## EXERCISE DESCRIPTION
In the article about flying on the day of a cruise, which ship was the writer traveling to meet?

··· TEXT BLOCK ···

How My Decision to Fly “Day Of” Backfired

An unusual snowstorm blanketed SeaTac airport on Monday, February 6, 2017 and caused a whole bunch of problems. Photo © 2017 Aaron Saunders

I realized something was wrong on Sunday night. My phone went haywire with messages and alerts warning me of impending bad weather in Calgary and Seattle. My hometown of Calgary was going to get hit with a winter storm, and Seattle – where I planned to connect through to meet Carnival Cruise Line’s Carnival Inspiration – was also going to get slammed with an unusual cold front that would bring freezing rain and wet snow.

On this website, and over the years, I’ve always told people one thing: always fly in the day before your cruise. But, like most advice, it isn’t always followed by the person giving it. And that was the case here.

This doesn’t look good. Photo © 2017 Aaron Saunders

This looks worse. Photo © 2017 Aaron Saunders

I had elected to fly to Los Angeles on the day of the cruise in order to spend a much-needed weekend at home. Flying from Calgary to Los Angeles barely takes three hours, putting an early-morning flight to catch the ship in the realm of possibility. Added to that, I was overstocked with Alaska Airlines frequent flier points. For $70 and 35,000 miles, I could book myself into LAX on Alaska via Seattle, and out in First Class on Delta Air Lines. So, back in December, I pulled the trigger on flights.

··· RECORDS PROVIDED ···

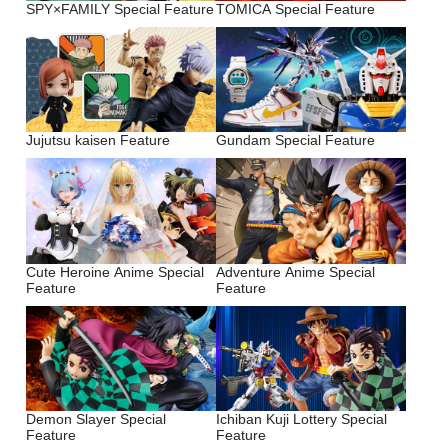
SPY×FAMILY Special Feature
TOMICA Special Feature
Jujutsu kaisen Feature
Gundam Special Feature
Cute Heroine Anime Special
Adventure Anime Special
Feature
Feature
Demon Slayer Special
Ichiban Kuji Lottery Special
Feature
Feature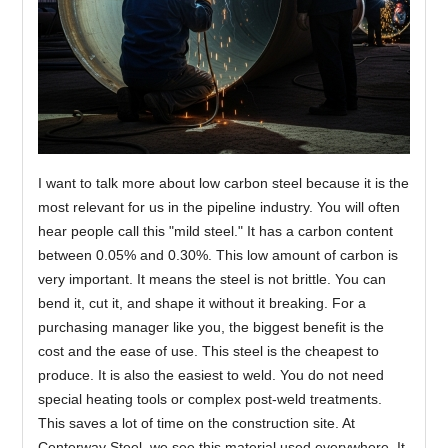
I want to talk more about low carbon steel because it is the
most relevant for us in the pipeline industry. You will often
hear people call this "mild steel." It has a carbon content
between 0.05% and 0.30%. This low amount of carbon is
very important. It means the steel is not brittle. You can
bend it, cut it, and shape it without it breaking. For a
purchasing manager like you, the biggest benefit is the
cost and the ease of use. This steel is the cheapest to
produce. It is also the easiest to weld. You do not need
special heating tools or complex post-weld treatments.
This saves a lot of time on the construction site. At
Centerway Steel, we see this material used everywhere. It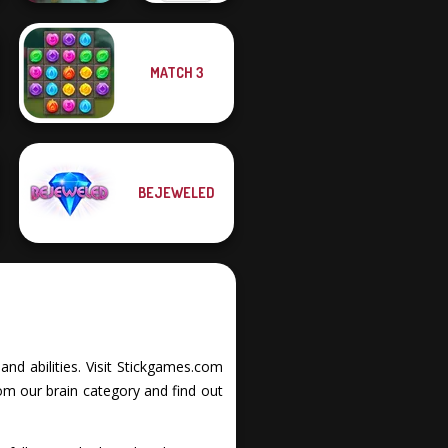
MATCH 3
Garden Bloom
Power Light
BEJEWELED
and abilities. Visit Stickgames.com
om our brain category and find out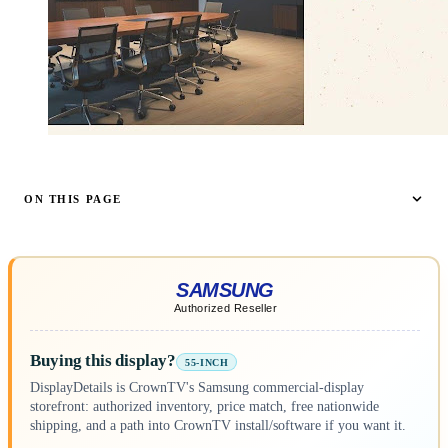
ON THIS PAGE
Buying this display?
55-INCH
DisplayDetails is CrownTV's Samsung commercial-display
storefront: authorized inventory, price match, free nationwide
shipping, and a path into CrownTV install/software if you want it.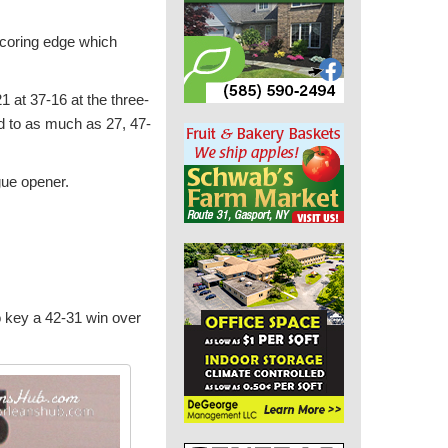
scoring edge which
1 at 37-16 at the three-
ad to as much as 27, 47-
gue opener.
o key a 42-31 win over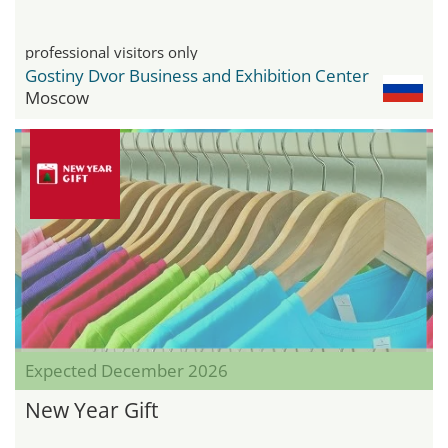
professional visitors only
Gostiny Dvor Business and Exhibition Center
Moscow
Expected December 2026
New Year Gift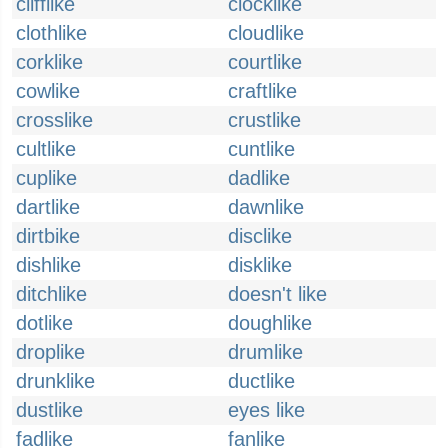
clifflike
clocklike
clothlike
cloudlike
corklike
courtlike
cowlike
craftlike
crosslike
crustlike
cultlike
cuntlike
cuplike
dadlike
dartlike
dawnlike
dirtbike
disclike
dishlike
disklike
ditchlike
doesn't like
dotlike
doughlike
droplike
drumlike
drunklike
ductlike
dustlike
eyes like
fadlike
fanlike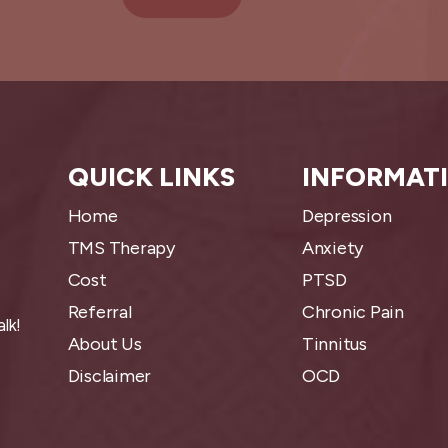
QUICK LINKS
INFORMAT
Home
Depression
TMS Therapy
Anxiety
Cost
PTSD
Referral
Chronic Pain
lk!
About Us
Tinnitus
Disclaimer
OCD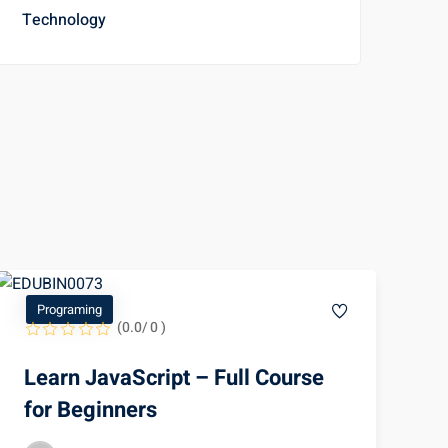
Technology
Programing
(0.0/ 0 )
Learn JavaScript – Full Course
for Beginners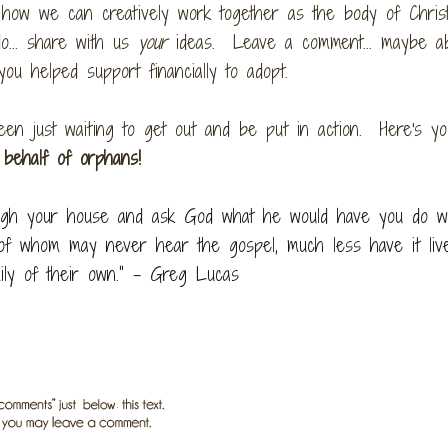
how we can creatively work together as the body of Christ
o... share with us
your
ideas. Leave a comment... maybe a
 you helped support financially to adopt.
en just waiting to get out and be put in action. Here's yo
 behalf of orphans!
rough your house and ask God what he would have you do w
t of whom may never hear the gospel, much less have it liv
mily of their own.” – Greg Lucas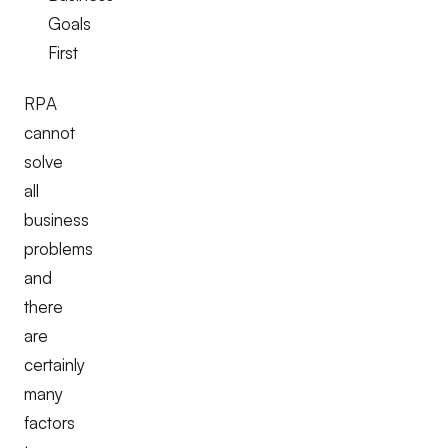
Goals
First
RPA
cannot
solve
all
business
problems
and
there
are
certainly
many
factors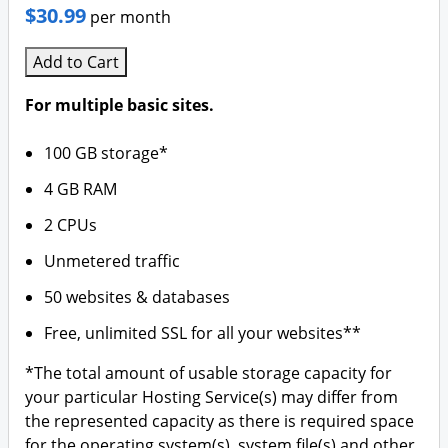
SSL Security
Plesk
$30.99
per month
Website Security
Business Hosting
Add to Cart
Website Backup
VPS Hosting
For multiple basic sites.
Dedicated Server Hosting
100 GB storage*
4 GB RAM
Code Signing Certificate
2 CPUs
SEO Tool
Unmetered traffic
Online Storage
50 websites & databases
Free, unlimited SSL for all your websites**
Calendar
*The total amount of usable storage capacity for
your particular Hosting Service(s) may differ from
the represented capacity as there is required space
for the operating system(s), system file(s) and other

···

## TASK ANSWER
Carnival Cruise Line's Carnival Inspiration.